Pollen Comes from Trees

Published May 17, 2018 in Warp & Woof


“Pollen Comes from Trees”

How Language Transformed The “Terrible Twos”
William Sundwick
Language is power. It both requires a certain level of cognitive development and enables further cognitive development. The last entry in Warp & Woof that described my grandson was entitled “Glimpsing the Terrible Twos.” Seven months later, at two-and-a-half, little Owen has transformed himself from a willful ego monster, obsessed only with his own agency, into a congenial raconteur who is aware of his new-found knowledge of the world, and desires to share it with others. He’s a “big boy” … and, he knows it.
The first indication of the language explosion came for us two weeks ago, when his grandmother and I were regaled with his order for dinner. He likes hard boiled eggs but enjoys separating the yolk from the white before popping either into his mouth. He pointed to each part before doing this: “that’s yolk” – and, amazingly, “that’s albumin” – what!? I believe he taught grandpa a new word!
Last week, we watched him one morning when his home day care facility was closed. It was a beautiful Spring day. We went into our backyard to play. He noticed the white azalea bushes in full bloom – “flowers, it’s Spring,” and further elaboration, “it’s May.” He knows his months! (He wasn’t so sure of the day of the week, though.) Then, as he noticed the detritus from our large tulip poplar shade tree covering the patio, another nature observation, “pollen comes from trees.” He then abandoned his dirt digging project with toy dump truck and trowel and asked Grandpa to hoist him high enough to pick an unopened tulip bud from the tree, “can I get a flower?” he pointed to a low-hanging branch. He was fascinated by peeling off each petal until he got to the stem of the blossom. A future botanist in the family, it would appear.

**CHALLENGE 1**
In the post about Owen's language, what word did he use for the white of a hard-boiled egg?
**CHALLENGE 2**
Continue the post about Owen's growing language, picking up after its final sentence.

**DATA**

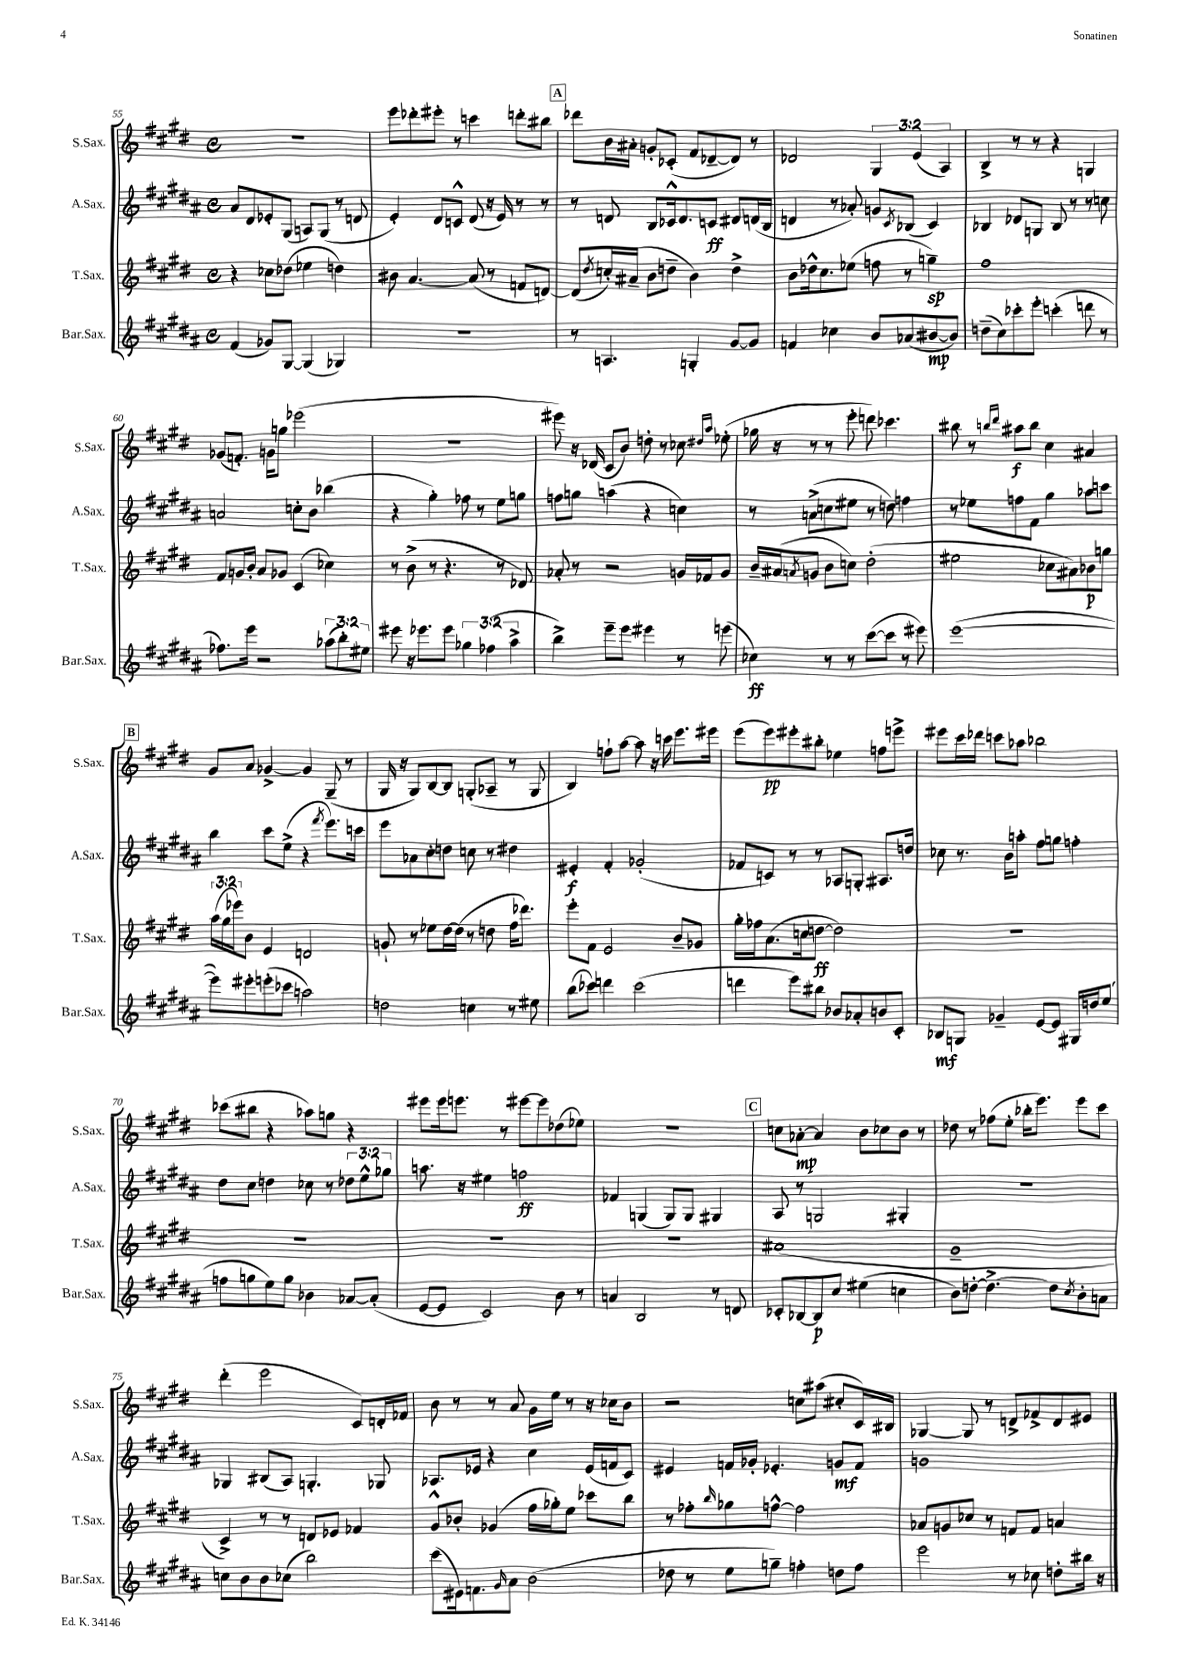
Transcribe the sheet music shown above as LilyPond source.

**REPLY 1**
Albumin.

**REPLY 2**
Not only has he learned fascinating nature facts, but he knows how to apply them to his immediate sensory experiences. And, he can construct a meaningful sentence to describe the experience. It’s a sentence with subject, verb, preposition, and object: “pollen comes from trees.” This is cognitive advancement well beyond where he was seven months ago.
He is very polite. He has a pleasing habit of asking permission to “touch” and “see” things. Regarding our covered gas grill, “Is it hot?”
“No, we cover it when we don’t use it.”
“Can I touch it?”
“Sure.” When he reaches out tentatively to touch the burka-like grill cover, he jumps back, dramatically play-acting, and makes a sizzling sound between his teeth. He’s teasing us!

Potty training progresses nicely. “I have to poop” he declares – then demonstrates in the bathroom that he needs no assistance pulling down his pants and briefs and sitting on the “Lil’ Loo.” He asks for “privacy.” Before flushing (which requires intervention), he wants to count his feces in the potty. “One, two, three, four … no, one, two” — some interpretation issues here, both answers could be considered correct. Further intervention is needed for him to reach the water in our bathroom sink for washing his hands (in his house, they have an extension for the faucet, so he can reach from a step stool without assistance). But, he has mastered the procedure.
His mind is still so uncluttered. He seems to have given up asking “why?” as a response to everything you tell him that is factual. Now, he appears to absorb it – even after one take. For instance, he asked about the air vent and door to the crawl space under our kitchen addition. I explained what they were. And, no, we don’t go into the crawl space because it’s dark and dirty (and, added grandma GiGi, there are chipmunks in there!). This was related only once. He did not respond, until fully two hours later, when his mom came to get him, and he eagerly told her everything that we said about the dark, dirty “crawl space” (his words now) with “chipmunks in there.”
It had been a few weeks since Owen had visited us at our house. Yet, despite his very busy life, he immediately slipped into the same routine he followed last time he was here. Digging dirt from the backyard foundation beds, denuded of ground-cover, putting it in the toy dump truck, then dumping it a few feet away. This was his routine – surely not duplicated anywhere else. He associates it with “Grampa” and “GiGi’s” backyard. (I have been officially renamed over the last seven months, from “Poppa” to “Grampa.” Grandma Gail has retained her cutesy nickname, however.)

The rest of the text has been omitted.